▶ [ABOUT THIS TASK]:
All entries are to be printed again exactly, with their images omitted.

▶ [MATERIAL FOR THIS EXERCISE]:
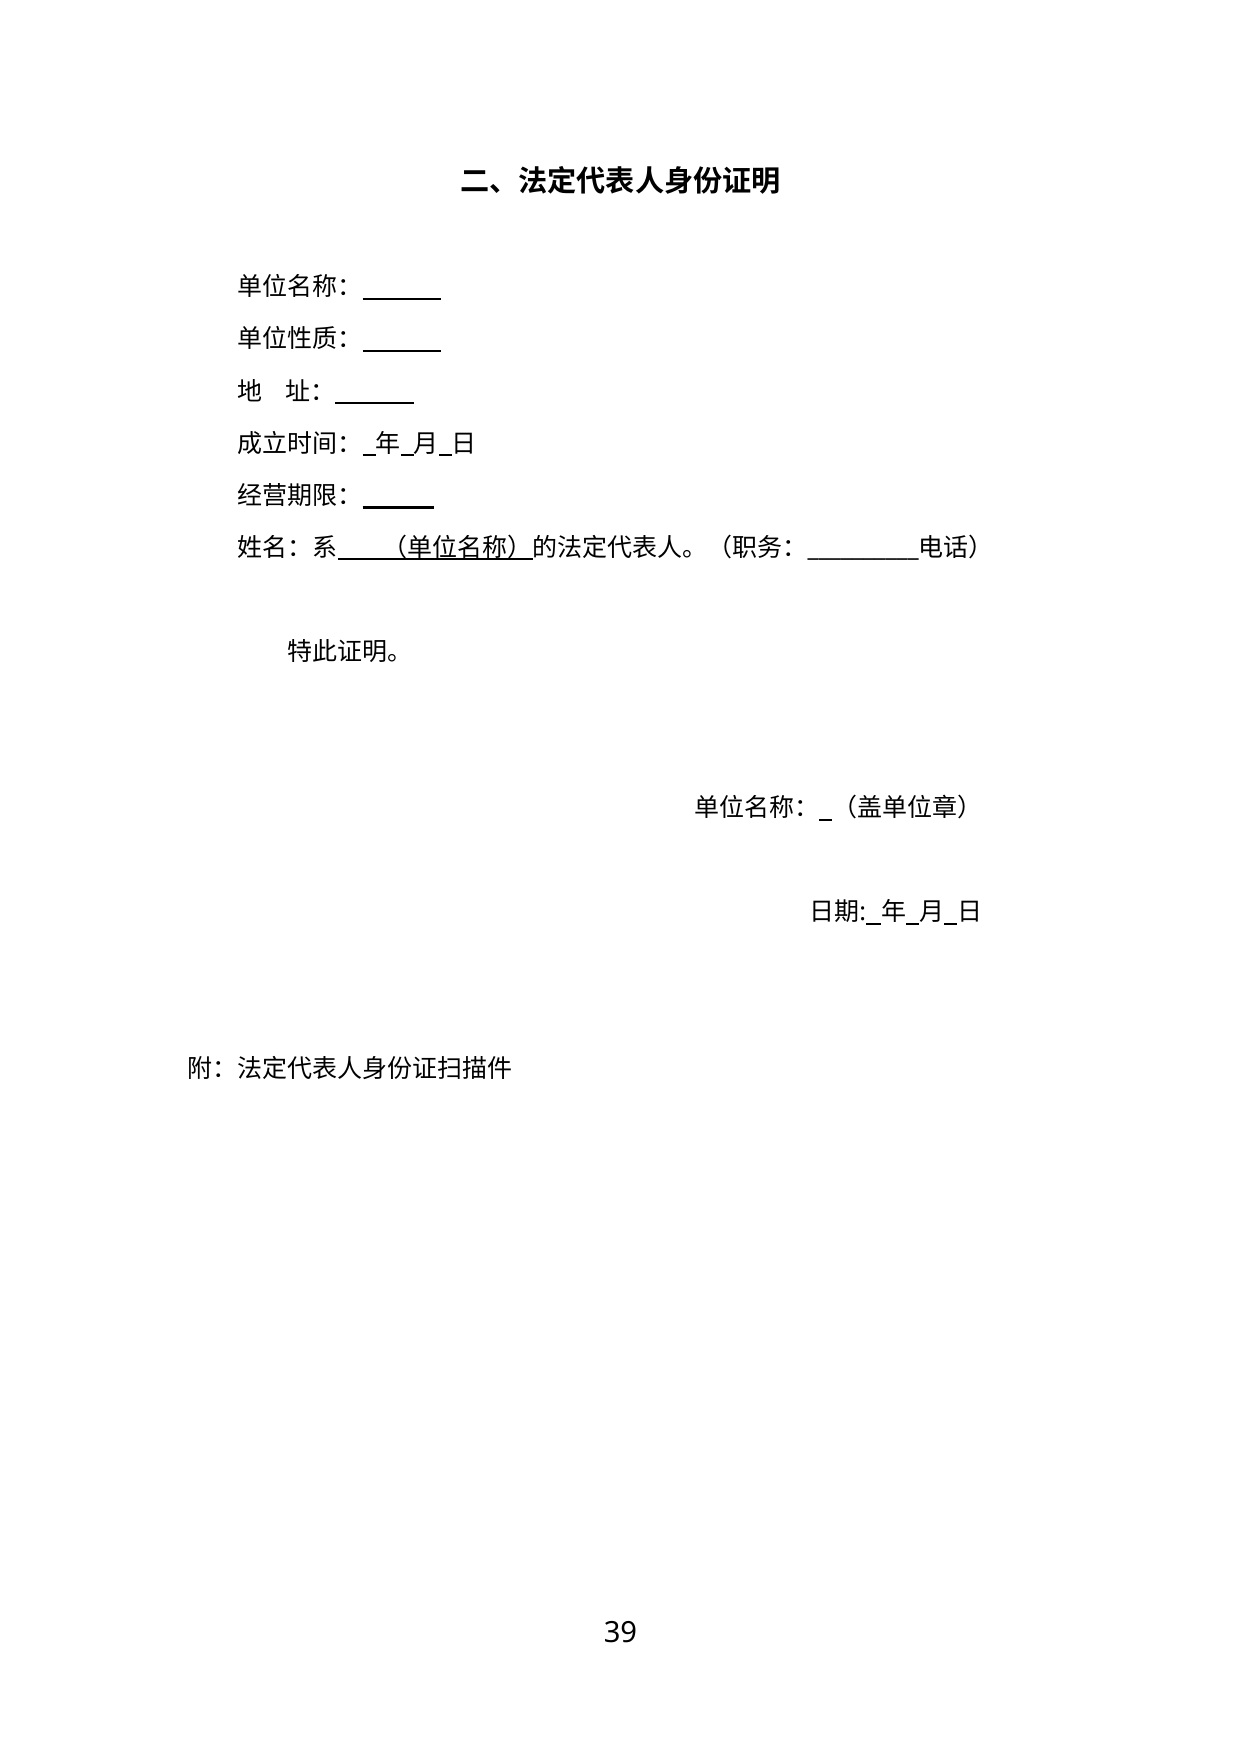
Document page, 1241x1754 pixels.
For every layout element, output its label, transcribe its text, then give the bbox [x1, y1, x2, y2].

text 附：法定代表人身份证扫描件 [187, 1035, 1053, 1087]
text 地 址： [187, 358, 1053, 410]
text 姓名：系 （单位名称）的法定代表人。（职务：__________电话） [187, 514, 1053, 567]
text 单位名称： [187, 254, 1053, 306]
text 经营期限： [187, 462, 1053, 514]
text 日期: 年 月 日 [187, 879, 982, 931]
text 成立时间： 年 月 日 [187, 410, 1053, 462]
subtitle 二、法定代表人身份证明 [187, 150, 1053, 202]
text 单位名称： （盖单位章） [248, 775, 982, 827]
text 单位性质： [187, 306, 1053, 358]
text 特此证明。 [187, 619, 1053, 671]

▶ [ANSWER FOR THE TASK]:
Document page, 1241x1754 pixels.
For every layout element, output its label, transcribe its text, then give the bbox [x1, y1, x2, y2].

text 附：法定代表人身份证扫描件 [187, 1035, 1053, 1087]
text 地 址： [187, 358, 1053, 410]
text 姓名：系 （单位名称）的法定代表人。（职务：__________电话） [187, 514, 1053, 567]
text 单位名称： [187, 254, 1053, 306]
text 经营期限： [187, 462, 1053, 514]
text 日期: 年 月 日 [187, 879, 982, 931]
text 成立时间： 年 月 日 [187, 410, 1053, 462]
subtitle 二、法定代表人身份证明 [187, 150, 1053, 202]
text 单位名称： （盖单位章） [248, 775, 982, 827]
text 单位性质： [187, 306, 1053, 358]
text 特此证明。 [187, 619, 1053, 671]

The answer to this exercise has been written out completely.